To provide bulk substrate passivation, doping silicon with gold (Au) atoms has been considered in order to implement high-resistivity substrates, notably for RF applications. It is commonly accepted that gold atoms in substitutional sites in crystalline silicon introduce two main deep-level trap states: a donor level at approximately EV + 0.34 eV and an acceptor level at approximately EC – 0.54 eV.
UCLouvain, in collaboration with the University of Southampton, has worked to characterize and model Au-compensated substrate samples. Starting from standard resistivity silicon samples, we demonstrate that excellent RF performance is achieved in terms of losses, linearity and effective resistivity by introducing the deep-level Au traps throughout the entire silicon volume through diffusion of Au [168]. The physics of the substrate are also well understood and modelled accurately in a TCAD framework.

III-V Materials on Silicon Substrates

At mm-wave frequencies, silicon-based devices are outperformed by novel semiconductor technologies including the III-N (e.g., GaN) and III-V (e.g., InP) material systems. To reduce their cost and, potentially, environmental impact, there is a high interest in integrating these materials onto large-scale Si wafers.

Heterointegration brings plenty of previously unseen physical phenomena related to the interfaces formed by the III-V or III-N with Si and the complex multilayer material stack. These effects can lead to unwanted degradation of the devices’ performance, notably from the perspective of substrate loss and trapping [G1], [G2].

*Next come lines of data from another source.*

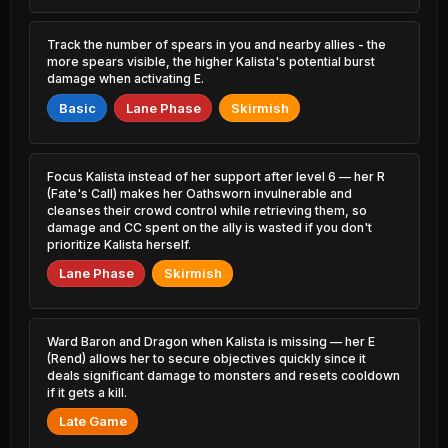
1.44% PR
4.40% PR
Skarner
Lissandra
Track the number of spears in you and nearby allies - the
45.45%
51.34%
0.52% PR
2.89% PR
more spears visible, the higher Kalista's potential burst
damage when activating E.
Azir
Wukong
45.46%
51.34%
Basic
Lane Phase
Skirmish
0.89% PR
2.75% PR
Locke
Rell
45.60%
51.24%
3.36% PR
2.28% PR
Focus Kalista instead of her support after level 6 — her R
(Fate's Call) makes her Oathsworn invulnerable and
Orianna
cleanses their crowd control while retrieving them, so
Briar
45.63%
51.17%
1.60% PR
2.16% PR
damage and CC spent on the ally is wasted if you don't
prioritize Kalista herself.
Viego
Annie
Lane Phase
Skirmish
45.74%
51.16%
5.95% PR
1.01% PR
Yuumi
Nunu &
45.85%
2.78% PR
Willump
51.02%
Ward Baron and Dragon when Kalista is missing — her E
0.78% PR
(Rend) allows her to secure objectives quickly since it
deals significant damage to monsters and resets cooldown
Swain
45.90%
if it gets a kill.
Seraphine
0.89% PR
50.84%
1.91% PR
Late Game
Sylas
46.02%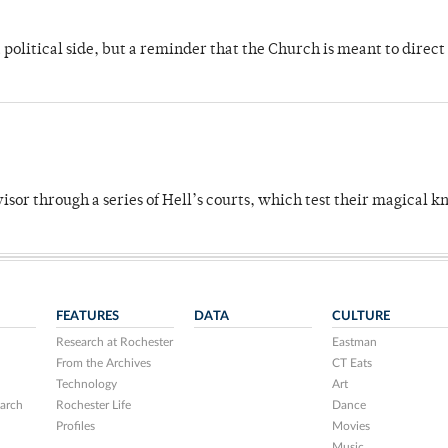
 political side, but a reminder that the Church is meant to direct
dvisor through a series of Hell’s courts, which test their magical 
FEATURES
DATA
CULTURE
Research at Rochester
Eastman
From the Archives
CT Eats
Technology
Art
arch
Rochester Life
Dance
Profiles
Movies
Music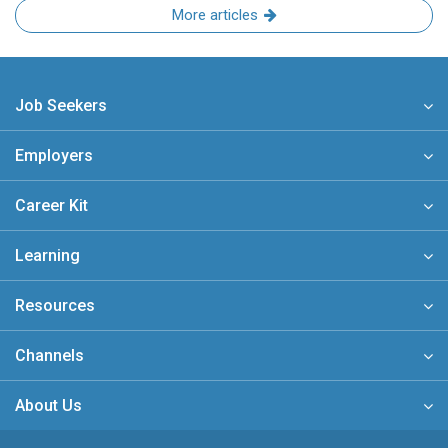
More articles
Job Seekers
Employers
Career Kit
Learning
Resources
Channels
About Us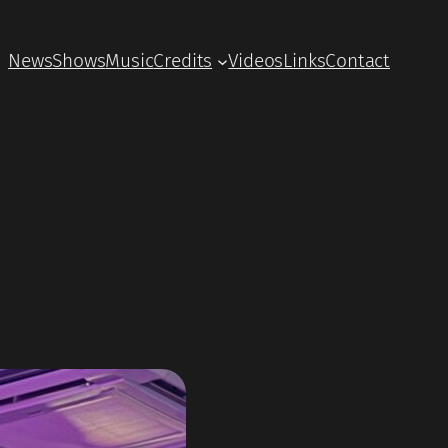
News
Shows
Music
Credits
Videos
Links
Contact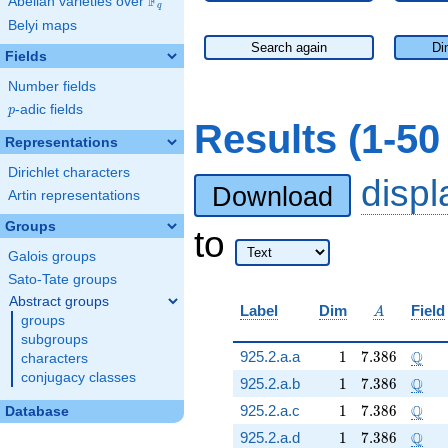
F
Abelian varieties over
\F_{q}
q
Belyi maps
Search again
Di
Fields
Number fields
p
-adic fields
p
Results (1-5
Representations
Dirichlet characters
disp
Download
Artin representations
Groups
to
Galois groups
Sato-Tate groups
Abstract groups
A
Label
Dim
Field
A
groups
subgroups
1
7.386
\Q
Q
925.2.a.a
1
7
.
3
8
6
characters
conjugacy classes
1
7.386
\Q
Q
925.2.a.b
1
7
.
3
8
6
1
7.386
\Q
Q
925.2.a.c
1
7
.
3
8
6
Database
1
7.386
\Q
Q
925.2.a.d
1
7
.
3
8
6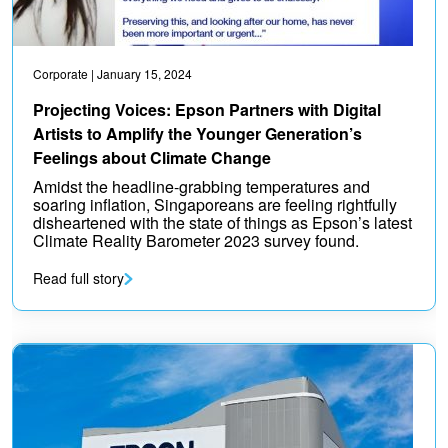
Corporate
| January 15, 2024
Projecting Voices: Epson Partners with Digital
Artists to Amplify the Younger Generation’s
Feelings about Climate Change
Amidst the headline-grabbing temperatures and
soaring inflation, Singaporeans are feeling rightfully
disheartened with the state of things as Epson’s latest
Climate Reality Barometer 2023 survey found.
Read full story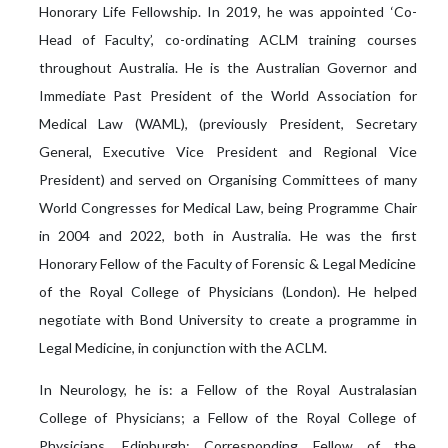
Honorary Life Fellowship. In 2019, he was appointed ‘Co-
Head of Faculty’, co-ordinating ACLM training courses
throughout Australia. He is the Australian Governor and
Immediate Past President of the World Association for
Medical Law (WAML), (previously President, Secretary
General, Executive Vice President and Regional Vice
President) and served on Organising Committees of many
World Congresses for Medical Law, being Programme Chair
in 2004 and 2022, both in Australia. He was the first
Honorary Fellow of the Faculty of Forensic & Legal Medicine
of the Royal College of Physicians (London). He helped
negotiate with Bond University to create a programme in
Legal Medicine, in conjunction with the ACLM.
In Neurology, he is: a Fellow of the Royal Australasian
College of Physicians; a Fellow of the Royal College of
Physicians, Edinburgh; Corresponding Fellow of the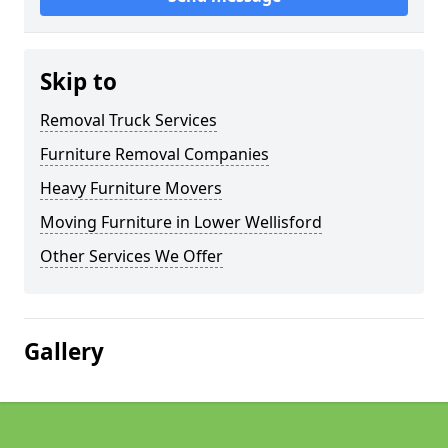
Skip to
Removal Truck Services
Furniture Removal Companies
Heavy Furniture Movers
Moving Furniture in Lower Wellisford
Other Services We Offer
Gallery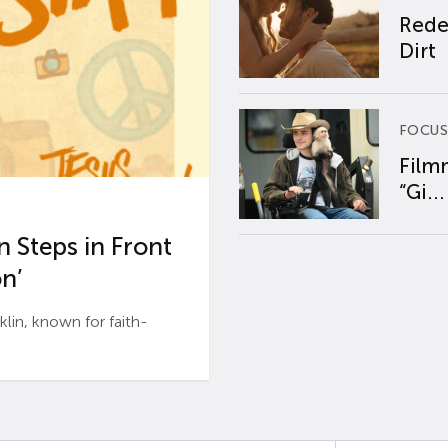
Rede
Dirt
FOCUS
Film
“Gi...
 Steps in Front
n’
n, known for faith-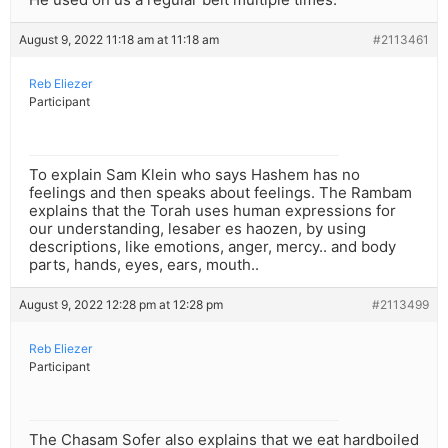
August 9, 2022 11:18 am at 11:18 am
#2113461
Reb Eliezer
Participant
To explain Sam Klein who says Hashem has no
feelings and then speaks about feelings. The Rambam
explains that the Torah uses human expressions for
our understanding, lesaber es haozen, by using
descriptions, like emotions, anger, mercy.. and body
parts, hands, eyes, ears, mouth..
August 9, 2022 12:28 pm at 12:28 pm
#2113499
Reb Eliezer
Participant
The Chasam Sofer also explains that we eat hardboiled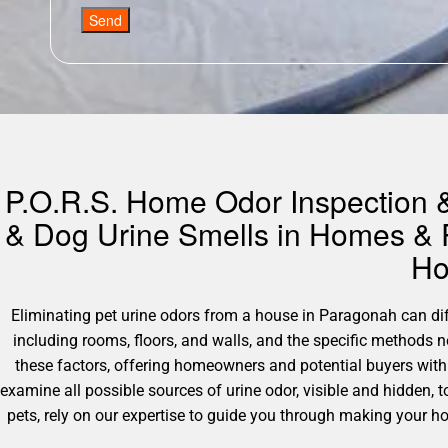
Send
P.O.R.S. Home Odor Inspection &
& Dog Urine Smells in Homes & P
Ho
Eliminating pet urine odors from a house in Paragonah can diffe
including rooms, floors, and walls, and the specific methods
these factors, offering homeowners and potential buyers with 
examine all possible sources of urine odor, visible and hidden, t
pets, rely on our expertise to guide you through making your h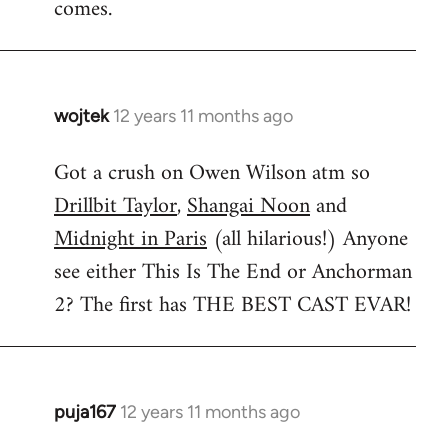
comes.
wojtek
12 years 11 months ago
In
reply
Got a crush on Owen Wilson atm so
to
Drillbit Taylor
,
Shangai Noon
and
Welcome
by
Midnight in Paris
(all hilarious!) Anyone
libcom.org
see either This Is The End or Anchorman
2? The first has THE BEST CAST EVAR!
puja167
12 years 11 months ago
In
reply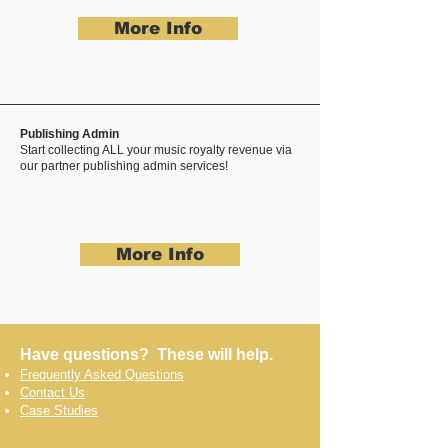
More Info
Publishing Admin
Start collecting ALL your music royalty revenue via
our partner publishing admin services!
More Info
Have questions? These will help.
Frequently Asked Questions
Contact Us
Case Studies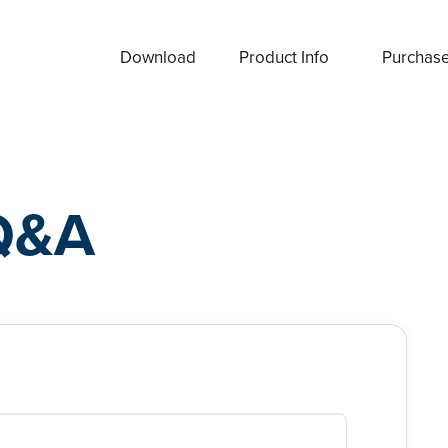
Download
Product Info
Purchas
Q&A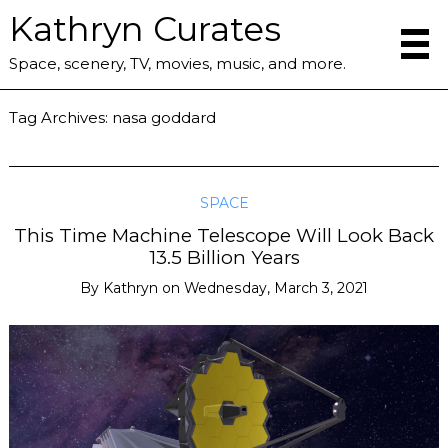
Kathryn Curates
Space, scenery, TV, movies, music, and more.
Tag Archives:
nasa goddard
SPACE
This Time Machine Telescope Will Look Back
13.5 Billion Years
By
Kathryn
on
Wednesday, March 3, 2021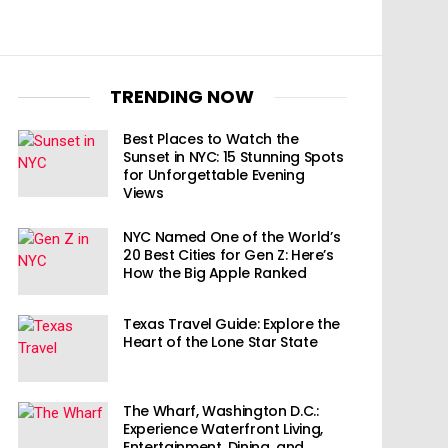
TRENDING NOW
Best Places to Watch the
Sunset in NYC: 15 Stunning Spots
for Unforgettable Evening
Views
NYC Named One of the World’s
20 Best Cities for Gen Z: Here’s
How the Big Apple Ranked
Texas Travel Guide: Explore the
Heart of the Lone Star State
The Wharf, Washington D.C.:
Experience Waterfront Living,
Entertainment, Dining, and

At UCLouvain, we consider these innovative technologies with a bottom-up approach to provide engineering guidelines to our industrial partners. A fine understanding of the material physics and interfaces is gained via TCAD simulations and/or electrical measurements of multilayer substrates (MOS/MIS capacitors) [G3], [G4]. The insights then percolate to the device level (small-signal equivalent circuit extraction, especially parasitics) and further to simple demonstrator circuits [G5]. The full skillset available in our group is put to use, from the fabrication of simple test structures in our cleanroom facilities, wideband RF characterization to the design of complete circuits in state-of-the art technologies.